We were led to various areas of the ship, where we sat and talked — but the guides also addressed the spirits and encouraged the tour group to do the same. We were told later that things were particularly active — even more so than with the other groups that night — perhaps we were lucky.
In response to questions, either mag lights or the K-II electrical frequency meter often reacted. One of the guides asked if it was the same spirit that had touched someone on another tour — immediately a light went on, with no one standing near it. The same thing happened when a second related question was asked.
When we visited the infirmary my wife learned that Mr. White had been young when he passed, but was content. She felt a particular chill in the burn unit, but even thinking about massive burns gives me the chills. On a lighter side, the spirits seem to have appreciated some of the jokes our guides told.
We put a flashlight on the shelves or tables when we came into a room to talk. One of guides asked the spirits to turn it off because things were a bit too bright. It turned off (after a couple of requests). When he thanked them, the light flashed. No one was within several feet of it and I was looking at it the whole time.

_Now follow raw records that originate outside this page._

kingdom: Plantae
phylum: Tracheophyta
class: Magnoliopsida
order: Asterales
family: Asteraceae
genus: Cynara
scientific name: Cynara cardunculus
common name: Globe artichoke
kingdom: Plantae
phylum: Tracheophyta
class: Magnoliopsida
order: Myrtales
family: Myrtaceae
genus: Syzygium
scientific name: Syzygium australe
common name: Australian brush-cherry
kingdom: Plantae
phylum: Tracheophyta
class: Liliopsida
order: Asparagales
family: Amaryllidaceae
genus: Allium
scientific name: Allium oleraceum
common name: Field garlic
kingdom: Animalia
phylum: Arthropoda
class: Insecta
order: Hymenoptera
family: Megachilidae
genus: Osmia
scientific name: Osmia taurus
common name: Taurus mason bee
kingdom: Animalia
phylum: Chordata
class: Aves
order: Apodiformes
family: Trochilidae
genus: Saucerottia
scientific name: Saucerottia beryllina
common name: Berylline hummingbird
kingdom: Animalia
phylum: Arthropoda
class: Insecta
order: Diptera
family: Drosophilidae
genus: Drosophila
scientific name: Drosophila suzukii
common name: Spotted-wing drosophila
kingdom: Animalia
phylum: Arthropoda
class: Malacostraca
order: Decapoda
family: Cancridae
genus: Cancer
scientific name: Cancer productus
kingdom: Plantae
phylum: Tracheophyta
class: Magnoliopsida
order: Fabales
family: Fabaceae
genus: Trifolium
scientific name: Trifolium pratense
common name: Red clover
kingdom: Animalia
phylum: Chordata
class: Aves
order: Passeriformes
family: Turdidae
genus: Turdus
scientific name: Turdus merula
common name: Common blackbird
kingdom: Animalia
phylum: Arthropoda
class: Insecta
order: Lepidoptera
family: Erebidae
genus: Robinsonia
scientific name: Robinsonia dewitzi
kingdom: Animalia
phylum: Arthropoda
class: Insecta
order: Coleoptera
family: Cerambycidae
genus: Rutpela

In the secret high security radio room, one of the guides tapped out some code. We asked if there was any who had once sent messages there. One of the frequency meters made a pitched noise that sounded like Morse code, again with no one nearby. I wish I had a recorded it. We were told that was very unusual and it was certainly the only time we heard it on the tour.
I am not certain what to make of the evening. An old friend used to tell amazing stories that defied my belief system. I enjoyed listening to them, I had no reason to doubt that I was being told what he experienced, but I did not have any need to believe or disbelieve him. They were in a separate category. I feel the same way about the ghost tour and don’t feel any need to construct an explanation from either a skeptical or paranormal perspective.
It might be possible to program certain effects into the lighting or meters but I did not see evidence of that, and don’t know how a simple mag light could be that responsive. In the end, I told one of the guides that we had enjoyed the tour. He said that is what it was about.
We plan to return, with the understanding that each tour is different and they make no guarantees that anything will happen. Sometimes things are active, other times they are not. The shortest explanation is that onboard the USS Hornet, anything or nothing might happen. It’s a good place to suspend beliefs.
I think our guides could make the tour interesting even if they just talked about their experiences on aircraft carriers, on patrol in combat, or told corny jokes. The tale about the one time the ship brought beer aboard, and why it was limited to the one time, was worth the admission.
During the tour we asked if either Ellis Richards was there or if the spirits knew him. The answer was “No.”